Judge Sullivan agreed (as did another judge recently) that “complete vote nullification is clearly a type of an institutional injury sufficient to support legislator standing.” But is the President really denying members of Congress the chance to vote on his foreign emoluments? Couldn’t Congress vote at any time to express its disapproval of his conduct? Or pass legislation restricting it?

President Trump relied heavily on such arguments in our case—claiming, as Judge Sullivan put it, that our plaintiffs “have ample legislative remedies at their disposal; they just don’t have the votes.” That claim doesn’t hold up to scrutiny, though, leading the court to conclude that “the President’s purported legislative remedies are clearly inadequate.”

In part, this is because the Foreign Emoluments Clause is an unusual constitutional provision. It imposes a clear rule that the President may not take a particular action—accept a foreign emolument—without having previously obtained congressional approval. As Judge Sullivan wrote, “the Clause is unambiguous: acceptance is prohibited without ‘Consent.’” Like the Appointments Clause and the Treaty Clause, the Foreign Emoluments Clause mandates a specific procedure: the President submits to Congress a request to accept a particular emolument, and Congress responds (if it chooses) by voting on whether to consent. Settled historical practice dating to the 1790s confirms this understanding.
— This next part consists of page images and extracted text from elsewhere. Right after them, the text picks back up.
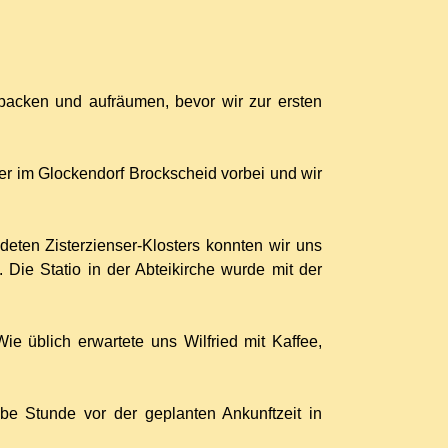
packen und aufräumen, bevor wir zur ersten
r im Glockendorf Brockscheid vorbei und wir
eten Zisterzienser-Klosters konnten wir uns
Die Statio in der Abteikirche wurde mit der
e üblich erwartete uns Wilfried mit Kaffee,
e Stunde vor der geplanten Ankunftzeit in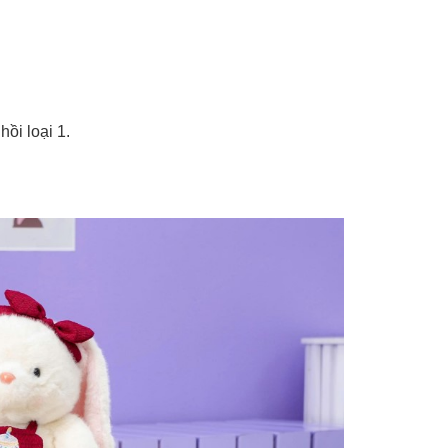
ồi loại 1.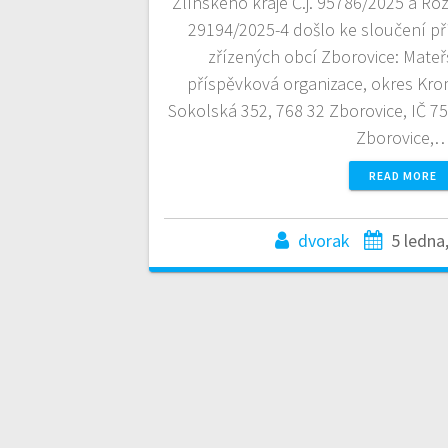
Zlínského kraje Č.j. 95786/2025 a R
29194/2025-4 došlo ke sloučení př
zřízených obcí Zborovice: Mateř
příspěvková organizace, okres Kromě
Sokolská 352, 768 32 Zborovice, IČ 7
Zborovice,
READ MORE
dvorak
5 ledna
Posts
navigation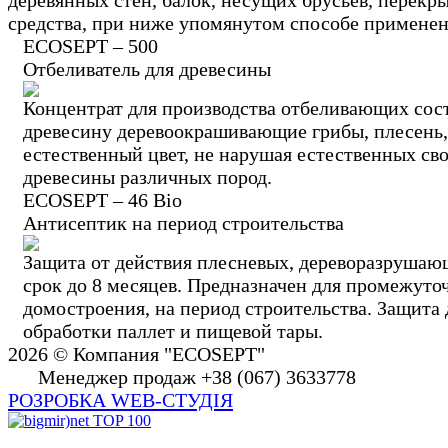
деревянных стен, балок, несущих брусьев, перекры
средства, при ниже упомянутом способе применени
ECOSEPT – 500
Отбеливатель для древесины
Концентрат для производства отбеливающих сос
древесину деревоокрашивающие грибы, плесень, 
естественный цвет, не нарушая естественных св
древесины различных пород.
ECOSEPT – 46 Bio
Антисептик на период строительства
Защита от действия плесневых, дереворазрушаю
срок до 8 месяцев. Предназначен для промежуто
домостроения, на период строительства. Защита 
обработки паллет и пищевой тары.
2026 © Компания "ECOSEPT"
Менеджер продаж +38 (067) 3633778
РОЗРОБКА WEB-СТУДІЯ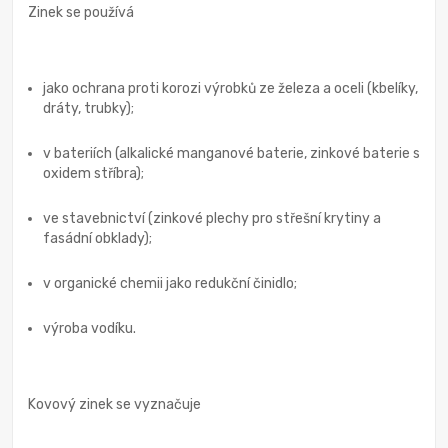
Zinek se používá
jako ochrana proti korozi výrobků ze železa a oceli (kbelíky,
dráty, trubky);
v bateriích (alkalické manganové baterie, zinkové baterie s
oxidem stříbra);
ve stavebnictví (zinkové plechy pro střešní krytiny a
fasádní obklady);
v organické chemii jako redukční činidlo;
výroba vodíku.
Kovový zinek se vyznačuje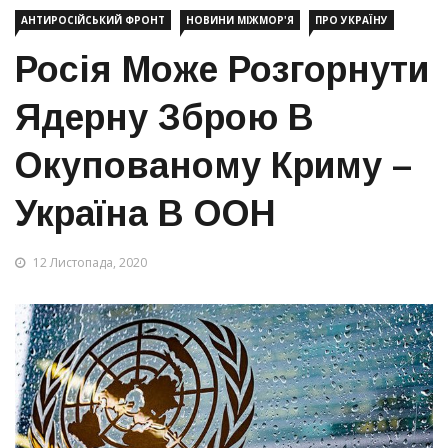
АНТИРОСІЙСЬКИЙ ФРОНТ
НОВИНИ МІЖМОР'Я
ПРО УКРАЇНУ
Росія Може Розгорнути
Ядерну Зброю В
Окупованому Криму –
Україна В ООН
12 Листопада, 2020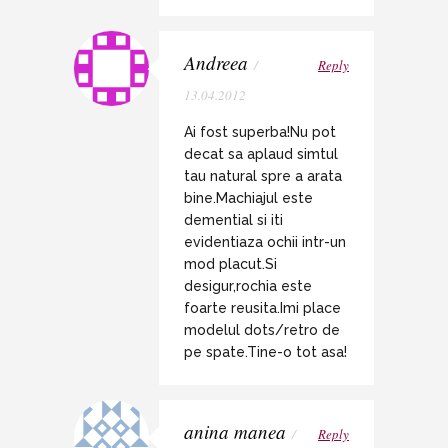
Andreea
/
Reply
13.04.2012
Ai fost superba!Nu pot
decat sa aplaud simtul
tau natural spre a arata
bine.Machiajul este
demential si iti
evidentiaza ochii intr-un
mod placut.Si
desigur,rochia este
foarte reusita.Imi place
modelul dots/retro de
pe spate.Tine-o tot asa!
anina manea
/
Reply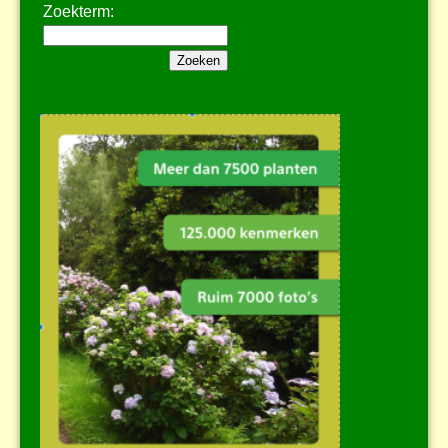
Zoekterm: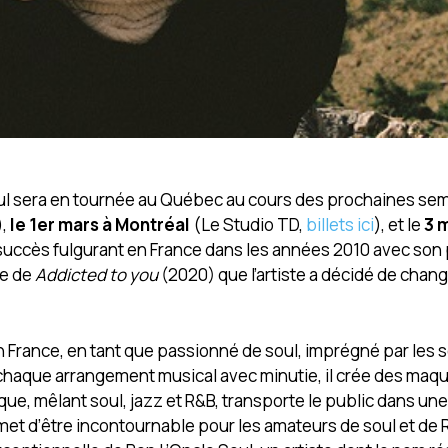
oul sera en tournée au Québec au cours des prochaines se
),
le 1er mars à Montréal
(Le Studio TD,
billets ici
), et le
3 
n succès fulgurant en France dans les années 2010 avec son
ie de
Addicted to you
(2020) que l’artiste a décidé de chan
n France, en tant que passionné de soul, imprégné par les 
haque arrangement musical avec minutie, il crée des maque
ue, mêlant soul, jazz et R&B, transporte le public dans un
 d’être incontournable pour les amateurs de soul et de R&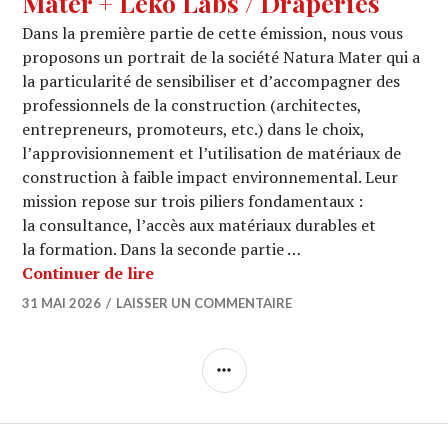
Mater + Leko Labs / Draperies
Dans la première partie de cette émission, nous vous
proposons un portrait de la société Natura Mater qui a
la particularité de sensibiliser et d’accompagner des
professionnels de la construction (architectes,
entrepreneurs, promoteurs, etc.) dans le choix,
l’approvisionnement et l’utilisation de matériaux de
construction à faible impact environnemental. Leur
mission repose sur trois piliers fondamentaux :
la consultance, l’accès aux matériaux durables et
la formation. Dans la seconde partie …
ARCHI URBAIN (20/32) : Natura Mater
Continuer de lire
31 MAI 2026
LAISSER UN COMMENTAIRE
COLONNE
LATÉRALE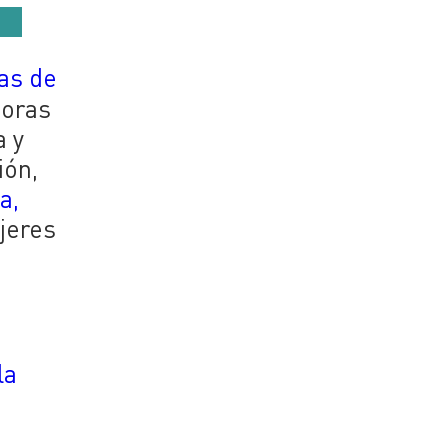
ías de
horas
a y
ión,
a,
ujeres
la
The President can no more deny members of Congress that vote than he can install a Supreme Court Justice or put a treaty into effect without the Senate’s prior consent.

And the Framers wrote the Clause this way for a reason: deeply concerned about preventing foreign corruption of the nation’s leaders, they wanted any officeholder who wishes to accept a foreign-government benefit to bear the burden of moving Congress to action. That structure ensures that presidents can accept the largesse of foreign states only when a majority of Congress is willing to affirmatively give its approval on the record.

As Judge Sullivan observed: “The legislation suggested by the President flips this burden, placing the burden on Members of Congress to convince a majority of their colleagues to enact the suggested legislation.” Therefore, Congress’s general ability to legislate regarding emoluments is no substitute for the specific type of vote the Constitution guarantees. Nor does it suffice that Congress can express disapproval of emoluments the President already has accepted (assuming Congress learns about them), because such after-the-fact votes raise the same problem and cannot, in any event, force the President to relinquish those emoluments.

The other unusual aspect of the Foreign Emoluments Clause that is critical here is this: the Clause regulates the private conduct of federal officials, not just the performance of their governmental duties. If a foreign government offers the President a million dollars, he cannot accept it without consent. Period. It doesn’t matter whether the money is offered as a diplomatic gesture in a public ceremony, covertly in a dark alley, or in compensation for some private service rendered.

But the fact that Trump is violating the Clause through his personal businesses does have one significant consequence: it means that Congress cannot rely on its main tool for keeping the executive in line—its power of the purse. When a president ignores Congress’s voting prerogatives with respect to an environmental program or a military operation, for instance, Congress can stop the activities in question by cutting off their funding. No such option is available here, because Trump does not need government money or personnel to carry out his violations of the Clause.

There are other arguments and nuances at play, of course, but they are addressed in our brief and in Judge Sullivan’s opinion. The key point here is that no other constitutional provision features both of the unusual traits discussed above. That rare combination, along with President Trump’s brazen conduct, is why the Blumenthal & Nadler plaintiffs lack a legislative remedy adequate to address the denial of their voting rights. It’s also why they have standing to seek redress from the courts—for every foreign emolument that President Trump is accepting without their consent. Friday’s decision is a timely reminder of the judiciary’s vital role in holding presidents accountable when they violate the law.